Кончались папины денежки, если не сказать, что они были уже на исходе, и сало давно было съедено. Хозяйка всё наворачивает цену комнаты. В угол, что ли, перемещаться, или ещё в других доходных домах место поискать? Говорят, в Гороховой бывшей улице есть дешевше. И стал прыгать Никоша по окнам уже со второй целью. И, кажется, нашёл. Живут в хате той две девки и два ребятёнка. Добрые вроде. Кажется, и дела у них плохи. Вот и попробует на днях Никоша до них сходить. — Продать, продать колёсики, хотя бы пару для начала!
Как продать, Никоша не знал, но уверен был, что сможет. Да и тётки расскажут, коли они коренные жительницы Питера… Петрограда теперь… Никак не привыкнуть!
— А Питер — то как — то лучше, хоть и по нерусски звучит.
Но сначала Никоше надо было клад унести и перезарыть, как делают ловкие пираты. А раз зарыть на своей крыше Никоше не удаётся — маловато доходным домом было посыпано земельки — то тогда тупо спрятать во дворе, а ещё лучше на… на… на кладбище. Кто захочет копаться среди покойников? На то и расчёт.
— Сколь надоела эта похоронная тема! Отстаньте, а? — кричит Никоша, летя по сонному небу, — не хочу на кладбище. Рано мне ещё!
Эх, Никоша, Никоша! Всё — то у тебя ещё впереди.
Не нашёл ты черты между сном и реальностью.

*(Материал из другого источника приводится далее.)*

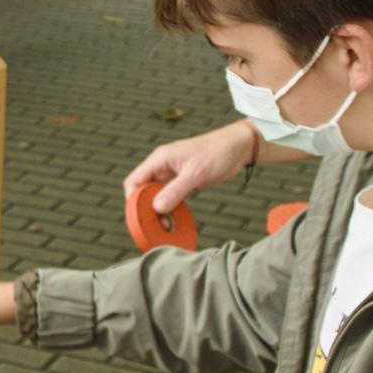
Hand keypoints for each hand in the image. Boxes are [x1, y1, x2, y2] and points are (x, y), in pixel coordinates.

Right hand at [122, 120, 258, 215]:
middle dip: (146, 209)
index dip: (133, 200)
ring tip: (166, 226)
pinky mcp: (184, 182)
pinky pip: (171, 197)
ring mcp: (173, 175)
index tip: (140, 217)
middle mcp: (162, 167)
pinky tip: (175, 219)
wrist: (239, 146)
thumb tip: (157, 208)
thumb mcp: (196, 173)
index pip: (134, 181)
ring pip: (157, 196)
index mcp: (159, 159)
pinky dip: (171, 208)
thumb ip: (175, 191)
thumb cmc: (218, 152)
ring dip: (159, 211)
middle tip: (155, 226)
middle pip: (143, 191)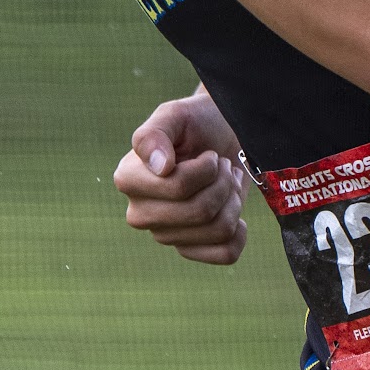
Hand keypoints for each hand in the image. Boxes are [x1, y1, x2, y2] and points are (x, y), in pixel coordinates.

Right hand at [112, 92, 247, 264]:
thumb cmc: (196, 124)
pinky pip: (225, 253)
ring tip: (227, 182)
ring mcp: (164, 234)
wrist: (221, 137)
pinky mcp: (189, 249)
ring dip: (233, 200)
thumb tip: (159, 168)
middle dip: (223, 183)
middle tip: (222, 166)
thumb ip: (155, 134)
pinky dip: (240, 230)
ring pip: (217, 230)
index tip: (208, 154)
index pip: (178, 187)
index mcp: (129, 179)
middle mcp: (140, 211)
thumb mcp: (174, 115)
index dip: (206, 169)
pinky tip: (232, 209)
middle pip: (200, 211)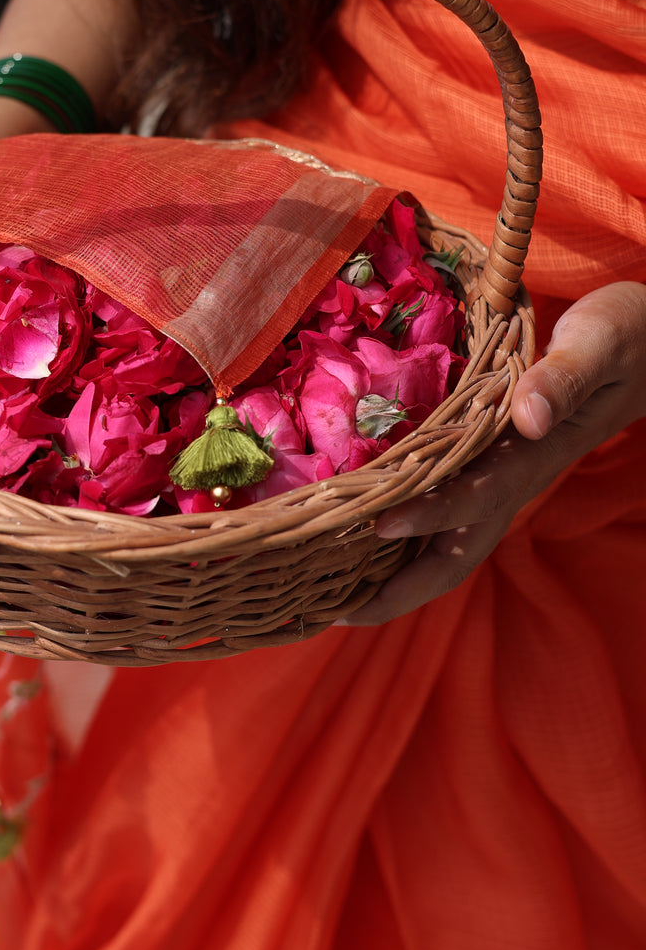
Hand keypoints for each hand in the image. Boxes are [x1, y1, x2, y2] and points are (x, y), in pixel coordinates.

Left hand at [341, 281, 645, 625]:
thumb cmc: (623, 337)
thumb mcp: (598, 342)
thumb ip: (563, 378)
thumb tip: (528, 416)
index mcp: (535, 455)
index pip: (479, 496)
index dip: (431, 514)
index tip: (380, 523)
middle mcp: (513, 482)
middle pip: (457, 555)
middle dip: (401, 591)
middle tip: (338, 613)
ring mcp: (501, 483)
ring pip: (447, 548)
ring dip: (394, 580)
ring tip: (333, 599)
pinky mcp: (489, 473)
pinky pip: (443, 521)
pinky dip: (401, 543)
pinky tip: (357, 547)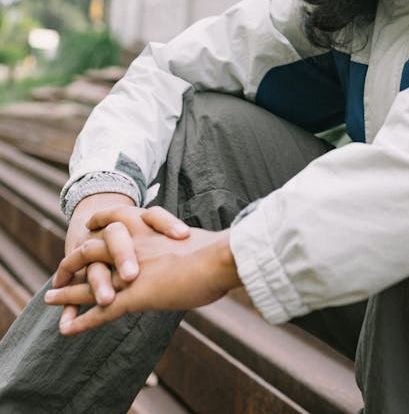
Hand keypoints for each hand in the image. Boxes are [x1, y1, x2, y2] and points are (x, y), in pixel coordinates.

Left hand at [45, 206, 240, 335]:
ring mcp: (132, 271)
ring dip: (68, 293)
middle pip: (92, 248)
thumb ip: (184, 245)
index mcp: (149, 227)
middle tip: (61, 272)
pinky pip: (100, 311)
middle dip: (73, 260)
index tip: (90, 226)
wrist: (219, 258)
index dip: (100, 222)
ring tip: (50, 299)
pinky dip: (81, 321)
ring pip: (89, 281)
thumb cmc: (218, 251)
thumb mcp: (196, 240)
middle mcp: (134, 246)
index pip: (115, 217)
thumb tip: (197, 248)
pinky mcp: (134, 296)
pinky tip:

Прикинь, где — то на пути к тебе иностранная девушка Клавдия, Маринка — пулемётчица, Наилька — дурочка.
Да и глупый, наивный Михейша Игоревич Полиевктов вот — вот встретится на твоём пути.
Вон он: уже защёлкивает свои чемоданы.
АЛЧНЫЕ, ХИТРЫЕ, ЖЕСТОКИЕ
"Самый ужасный год в России был 1918–й.
Хуже его был только 1919–й".
Михаил Булгаков
1919 год.
— Чего?
— Дык вот, хотите верьте, братья, хотите нет…
Бум, лёгкая, почти товарищеская затрещина!
— Расслабьсь, орёл! Правду бреши, Стёпка — На. Не ври нам. Тебе веру теперь снова заслужить надо.